→ Your task
Write out the rows starting with the line that contains "Based on the" and going on through the line that contains "Answer: approximately 45°", both included.

→ Information
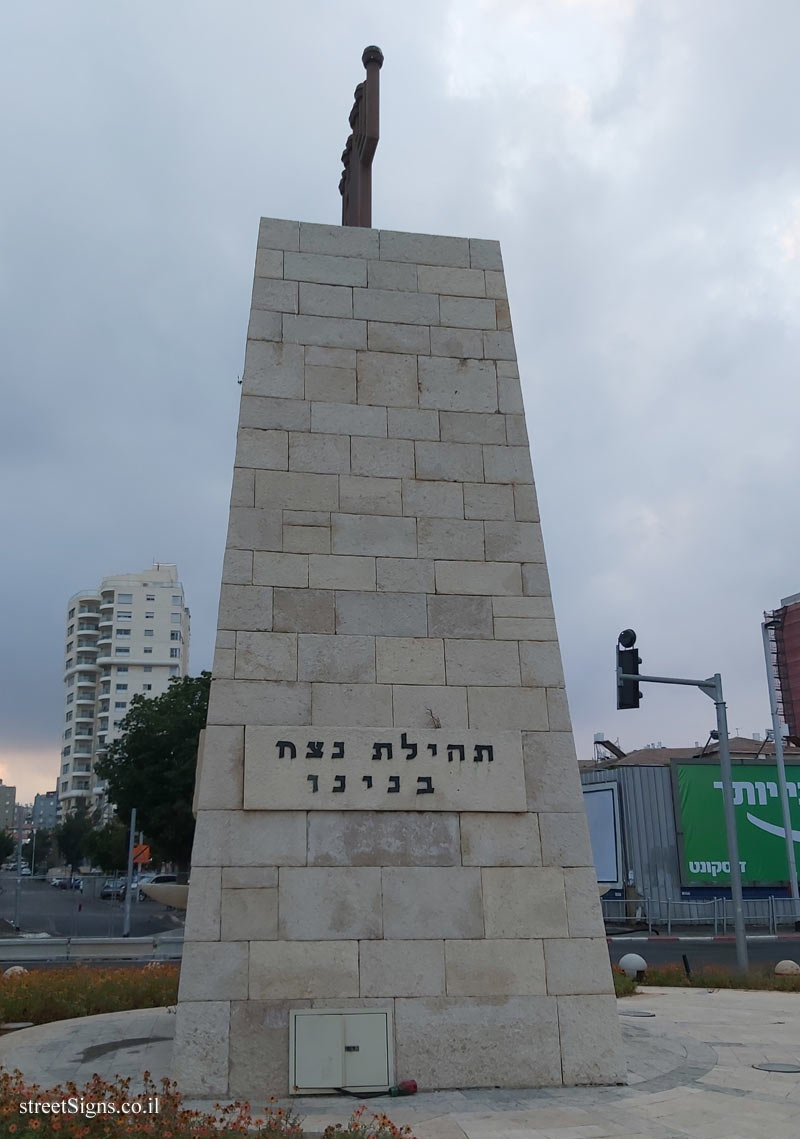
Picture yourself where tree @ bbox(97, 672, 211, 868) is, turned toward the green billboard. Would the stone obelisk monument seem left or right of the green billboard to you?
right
==
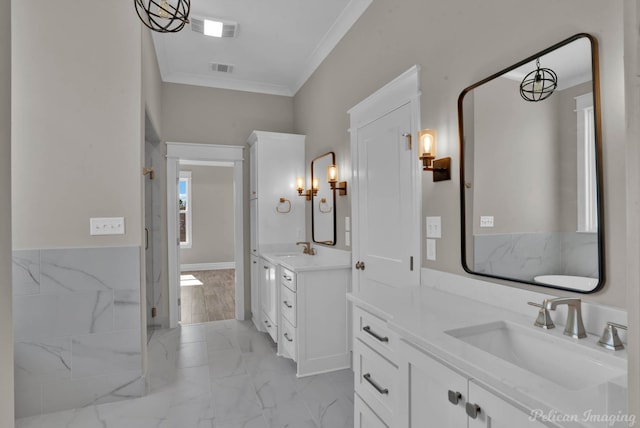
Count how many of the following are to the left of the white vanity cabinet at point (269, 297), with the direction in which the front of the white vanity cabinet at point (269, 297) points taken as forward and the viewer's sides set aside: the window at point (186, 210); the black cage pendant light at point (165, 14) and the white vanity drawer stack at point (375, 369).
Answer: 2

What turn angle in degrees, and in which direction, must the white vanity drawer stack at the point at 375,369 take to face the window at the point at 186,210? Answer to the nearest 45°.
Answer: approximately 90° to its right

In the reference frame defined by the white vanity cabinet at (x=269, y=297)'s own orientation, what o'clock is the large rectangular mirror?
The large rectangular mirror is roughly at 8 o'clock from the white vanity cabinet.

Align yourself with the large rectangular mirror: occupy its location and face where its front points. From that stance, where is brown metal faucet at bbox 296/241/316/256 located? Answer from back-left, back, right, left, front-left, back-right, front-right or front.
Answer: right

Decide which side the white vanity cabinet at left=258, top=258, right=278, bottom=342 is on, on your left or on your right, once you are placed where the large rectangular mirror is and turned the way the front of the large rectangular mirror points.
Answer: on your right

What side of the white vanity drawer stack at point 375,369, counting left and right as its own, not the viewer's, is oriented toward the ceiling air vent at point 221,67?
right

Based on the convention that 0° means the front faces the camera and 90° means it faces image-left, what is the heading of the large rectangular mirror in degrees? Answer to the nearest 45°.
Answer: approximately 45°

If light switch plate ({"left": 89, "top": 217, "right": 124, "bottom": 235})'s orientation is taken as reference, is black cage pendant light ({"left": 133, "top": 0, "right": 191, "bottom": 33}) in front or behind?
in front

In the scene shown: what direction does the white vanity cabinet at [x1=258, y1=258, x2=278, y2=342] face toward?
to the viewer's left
...
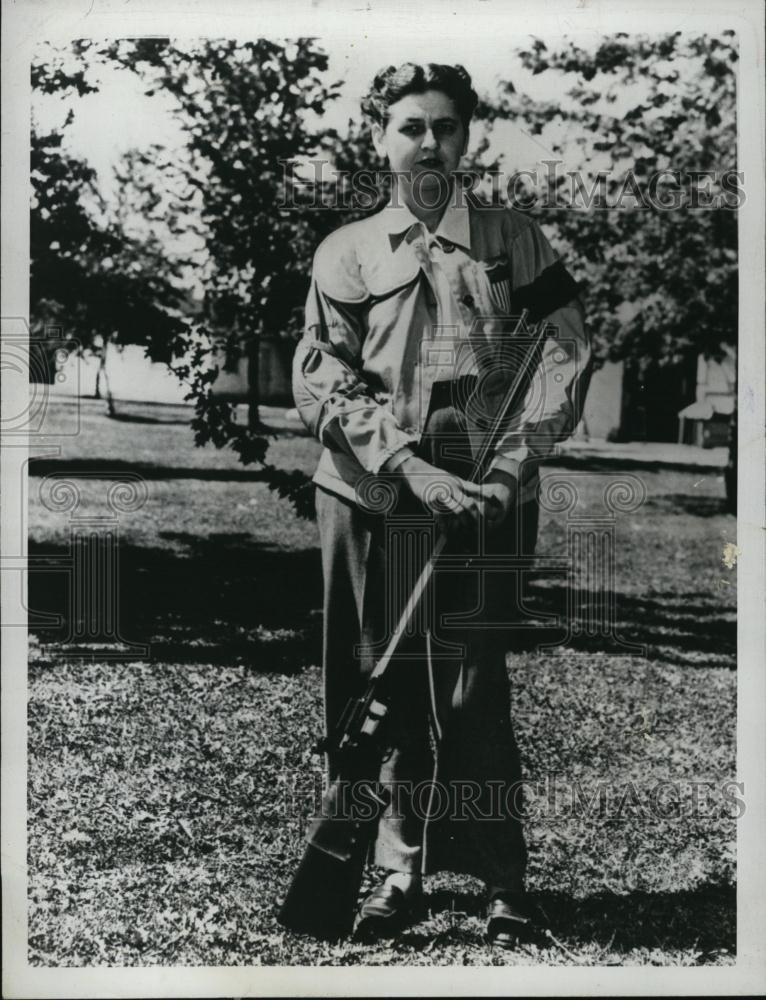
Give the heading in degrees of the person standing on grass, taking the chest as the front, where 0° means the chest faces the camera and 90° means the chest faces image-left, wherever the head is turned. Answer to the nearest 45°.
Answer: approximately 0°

→ Your response
Based on the convention that 0° means the front faces the camera and 90° means it faces image-left, what is the heading of the large rectangular mirror in degrees? Answer to the nearest 45°.
Answer: approximately 45°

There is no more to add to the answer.